According to the embodiment, the method and the device for solving the multiphase flow model based on the finite difference and the finite volume effectively avoid the truncation error by replacing the existing multiphase flow model solving method based on the finite difference and the finite volume, so that the technology is beneficial to improving the precision of the multiphase flow model of the oil and gas well and accelerating the solving speed, and has high value and significance for intelligent solving and developing of the multiphase flow model of the oil and gas well and safe and efficient development of the drilling of the complex oil and gas reservoir.

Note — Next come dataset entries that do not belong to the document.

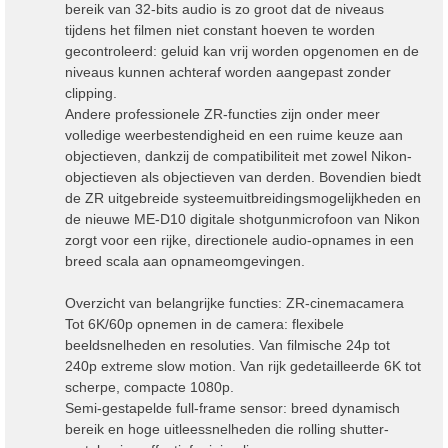
bereik van 32-bits audio is zo groot dat de niveaus
tijdens het filmen niet constant hoeven te worden
gecontroleerd: geluid kan vrij worden opgenomen en de
niveaus kunnen achteraf worden aangepast zonder
clipping.
Andere professionele ZR-functies zijn onder meer
volledige weerbestendigheid en een ruime keuze aan
objectieven, dankzij de compatibiliteit met zowel Nikon-
objectieven als objectieven van derden. Bovendien biedt
de ZR uitgebreide systeemuitbreidingsmogelijkheden en
de nieuwe ME-D10 digitale shotgunmicrofoon van Nikon
zorgt voor een rijke, directionele audio-opnames in een
breed scala aan opnameomgevingen.
Overzicht van belangrijke functies: ZR-cinemacamera
Tot 6K/60p opnemen in de camera: flexibele
beeldsnelheden en resoluties. Van filmische 24p tot
240p extreme slow motion. Van rijk gedetailleerde 6K tot
scherpe, compacte 1080p.
Semi-gestapelde full-frame sensor: breed dynamisch
bereik en hoge uitleessnelheden die rolling shutter-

The invention replaces the prior ionosphere clutter suppression method of the high-frequency ground wave radar, and because the ionosphere clutter is the biggest influencing factor for limiting the detection performance of the high-frequency ground wave radar, the invention is beneficial to improving the overall performance of the high-frequency ground wave radar, and the high-frequency ground wave radar is used as important equipment for the construction of sea defense in China, and has great advantages for sea monitoring and the fighter plane for detecting ships and low-altitude sudden defense, thus the invention has high value and significance.
For the petroleum engineering drilling field, there is no effective and good method in the aspect of fast solving of the wellbore multiphase flow model in the industry, because of the limitation of the traditional finite difference method and the careful division of space-time network, the solving speed is slow, and the problem of misconvergence is frequently encountered, and the method is not effectively combined with the drilling priori data, so that the method just fills the blank.
The method solves the problem of quick solving of the multiphase flow model of the oil and gas well bore based on physical model and data coupling, and plays an important role in safe and efficient well drilling and completion of complex oil and gas reservoirs. The invention adopts the deep learning technology, and overcomes the technical prejudice that the multiphase flow model of the oil and gas well bore can not be solved quickly.
Embodiment 2, the neural network-based oil and gas wellbore multiphase flow model solving method provided in embodiment 1 is different in that:
in step S5, the result of the neural network calculation is used as an initial iteration value (initial pressure distribution at a certain moment) in the conventional numerical calculation process) The calculation is performed, and a specific calculation flow is shown in fig. 2.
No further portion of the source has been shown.